Required action
What is the number of lines in these records with "quickPayment" in them? Answer with that number only.

[Dataset entries]

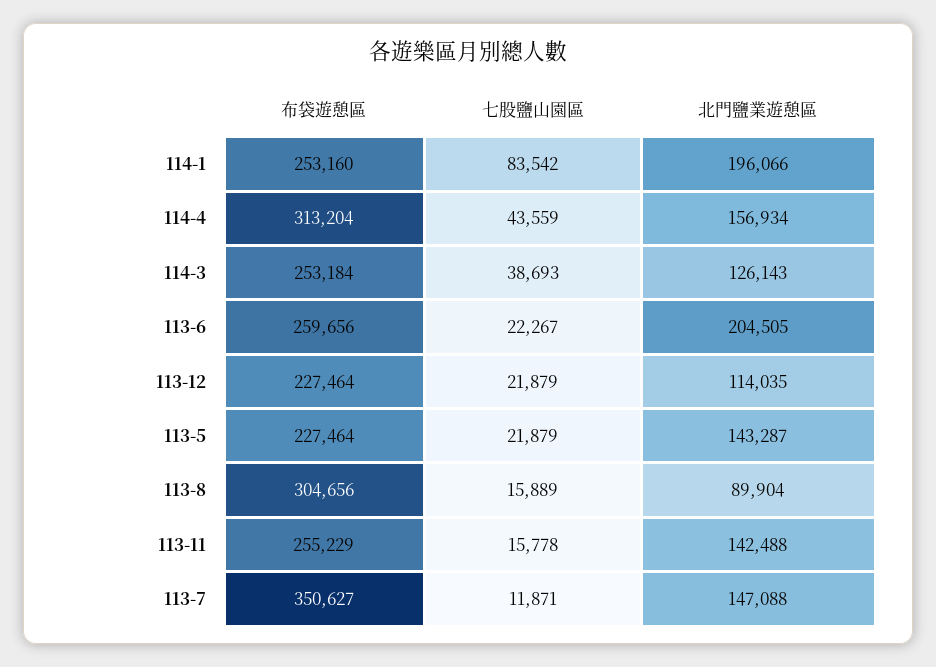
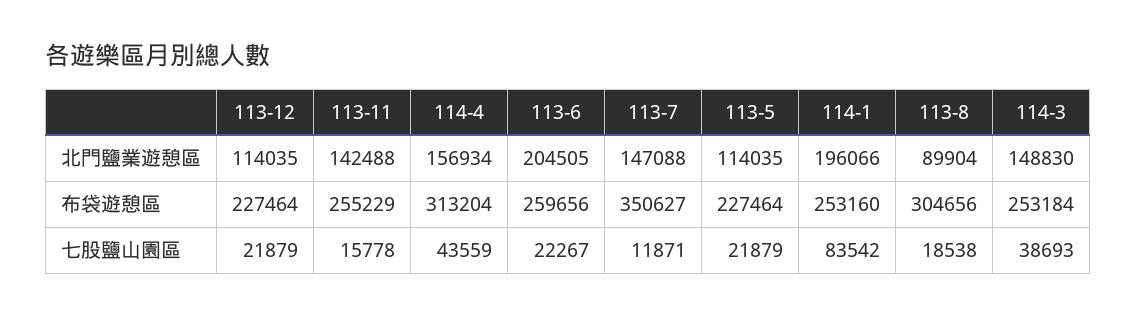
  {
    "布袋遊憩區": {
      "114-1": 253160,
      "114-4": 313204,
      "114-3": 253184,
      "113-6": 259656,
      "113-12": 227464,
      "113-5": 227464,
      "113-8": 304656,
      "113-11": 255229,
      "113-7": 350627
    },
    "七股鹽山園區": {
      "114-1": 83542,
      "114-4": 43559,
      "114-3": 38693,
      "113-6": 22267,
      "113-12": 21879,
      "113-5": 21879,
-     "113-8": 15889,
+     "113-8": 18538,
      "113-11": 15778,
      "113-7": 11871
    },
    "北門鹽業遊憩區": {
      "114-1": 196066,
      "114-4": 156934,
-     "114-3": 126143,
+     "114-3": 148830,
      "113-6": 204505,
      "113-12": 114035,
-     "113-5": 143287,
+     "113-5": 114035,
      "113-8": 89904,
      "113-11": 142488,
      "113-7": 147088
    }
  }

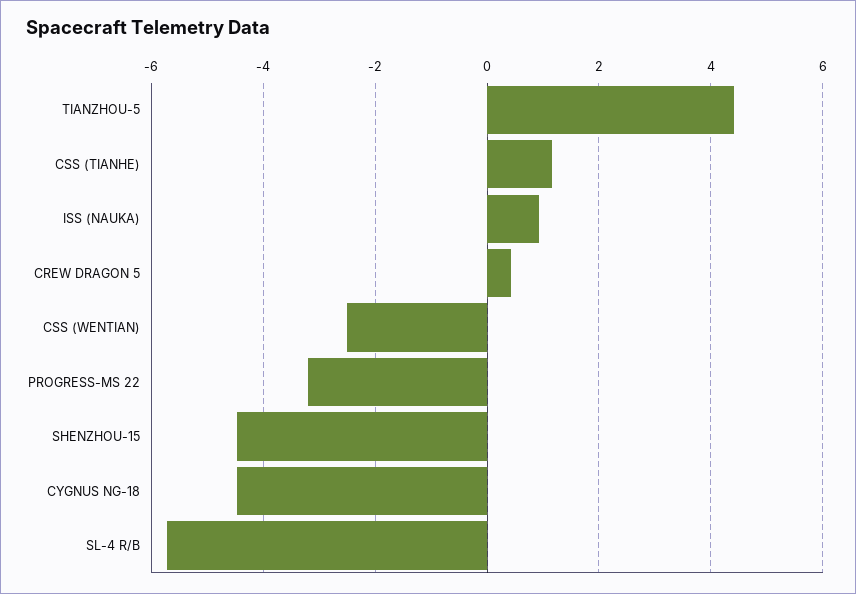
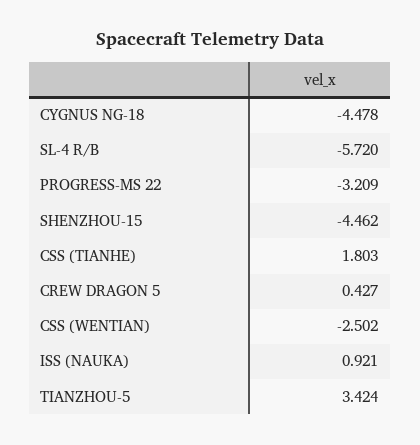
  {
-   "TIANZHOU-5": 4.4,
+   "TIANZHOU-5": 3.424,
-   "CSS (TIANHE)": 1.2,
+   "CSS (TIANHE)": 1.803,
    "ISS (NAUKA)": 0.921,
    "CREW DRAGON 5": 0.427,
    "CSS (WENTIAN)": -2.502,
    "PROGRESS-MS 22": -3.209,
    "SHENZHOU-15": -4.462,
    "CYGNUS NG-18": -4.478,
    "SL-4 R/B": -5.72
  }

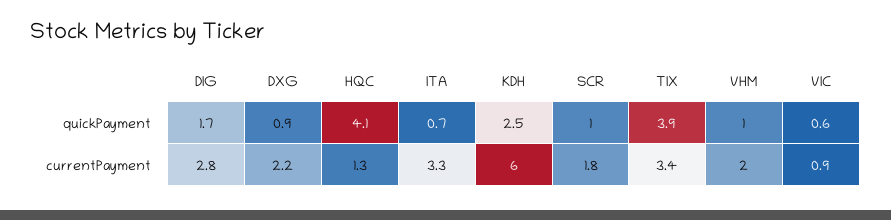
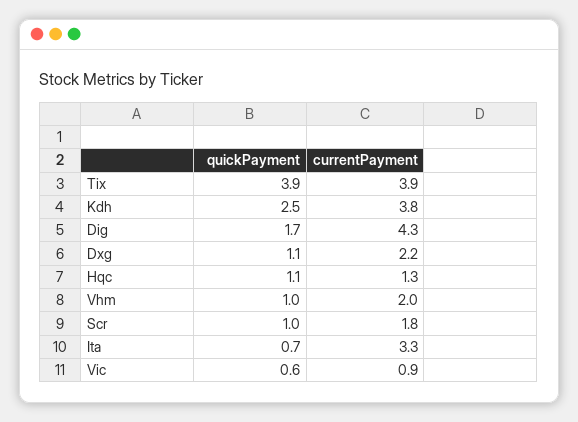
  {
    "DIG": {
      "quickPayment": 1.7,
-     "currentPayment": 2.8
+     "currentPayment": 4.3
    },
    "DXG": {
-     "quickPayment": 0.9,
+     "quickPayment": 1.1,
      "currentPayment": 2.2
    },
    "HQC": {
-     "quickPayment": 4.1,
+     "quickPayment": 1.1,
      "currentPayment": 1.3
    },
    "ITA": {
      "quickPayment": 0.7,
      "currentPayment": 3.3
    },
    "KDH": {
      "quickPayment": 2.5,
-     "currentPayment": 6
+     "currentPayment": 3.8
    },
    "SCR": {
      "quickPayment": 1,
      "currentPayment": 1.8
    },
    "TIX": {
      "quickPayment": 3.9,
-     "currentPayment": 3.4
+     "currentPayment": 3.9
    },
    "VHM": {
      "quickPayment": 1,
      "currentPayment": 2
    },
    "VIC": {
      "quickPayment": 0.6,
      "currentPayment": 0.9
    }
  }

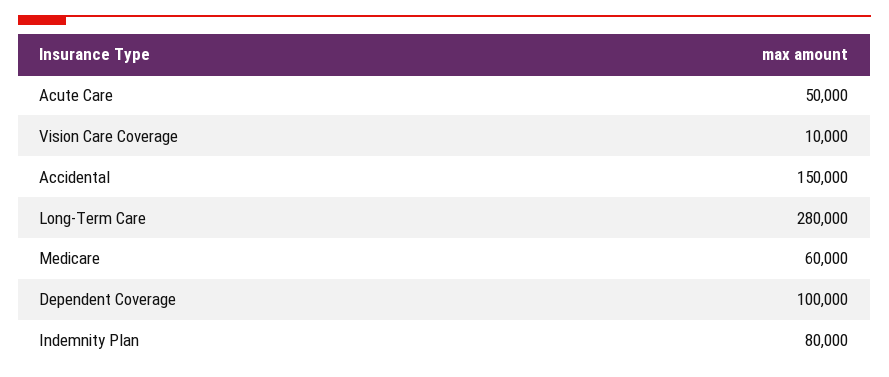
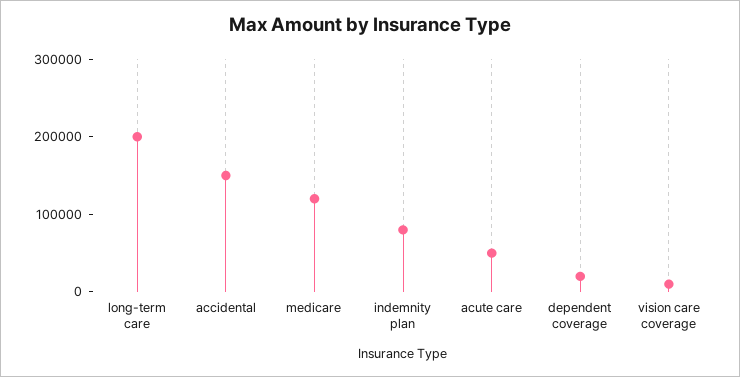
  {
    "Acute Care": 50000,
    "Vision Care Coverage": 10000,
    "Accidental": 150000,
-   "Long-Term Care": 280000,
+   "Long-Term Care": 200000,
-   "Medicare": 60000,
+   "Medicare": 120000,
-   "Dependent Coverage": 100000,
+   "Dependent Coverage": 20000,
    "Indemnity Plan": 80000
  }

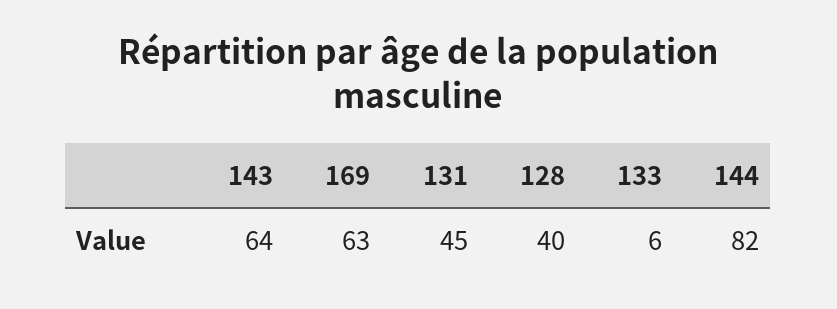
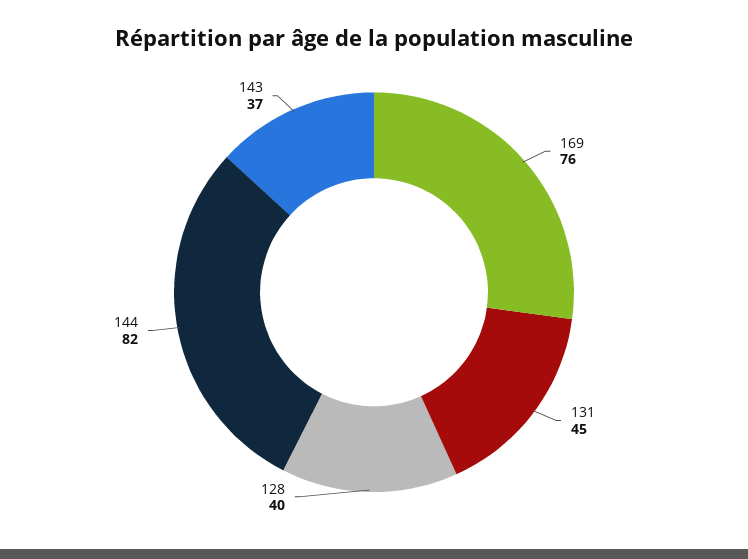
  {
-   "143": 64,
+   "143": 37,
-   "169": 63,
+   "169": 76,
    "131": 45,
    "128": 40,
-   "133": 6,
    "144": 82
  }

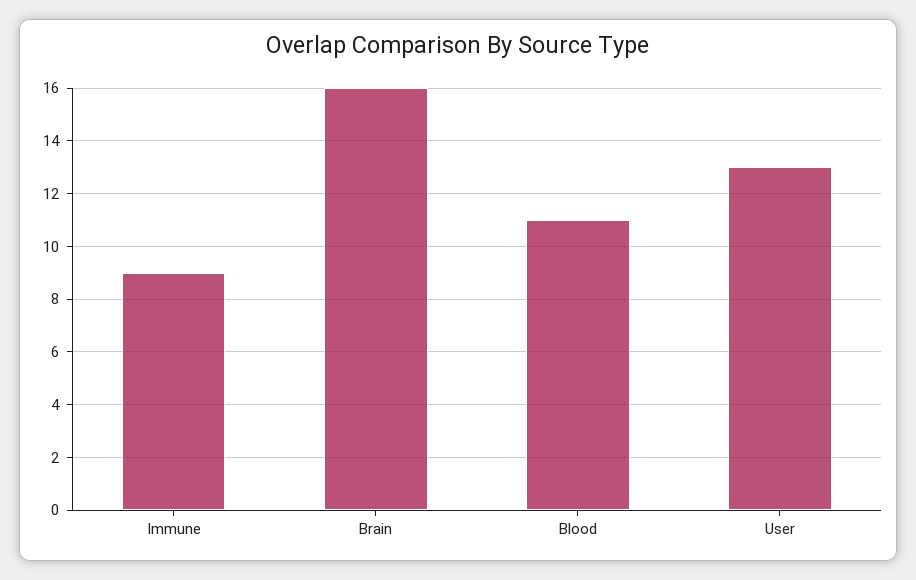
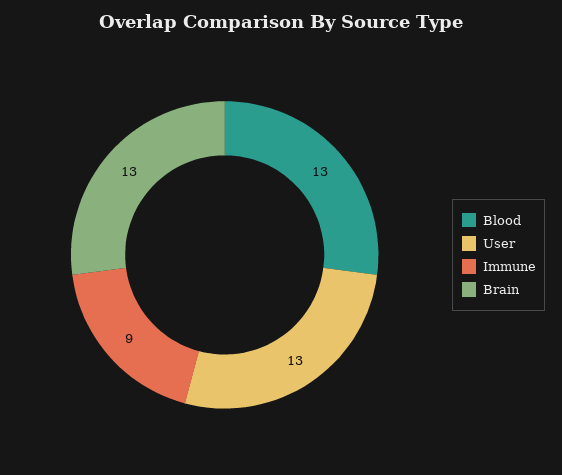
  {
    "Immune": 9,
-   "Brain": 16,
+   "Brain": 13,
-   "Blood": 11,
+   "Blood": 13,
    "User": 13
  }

Answer to this exercise
11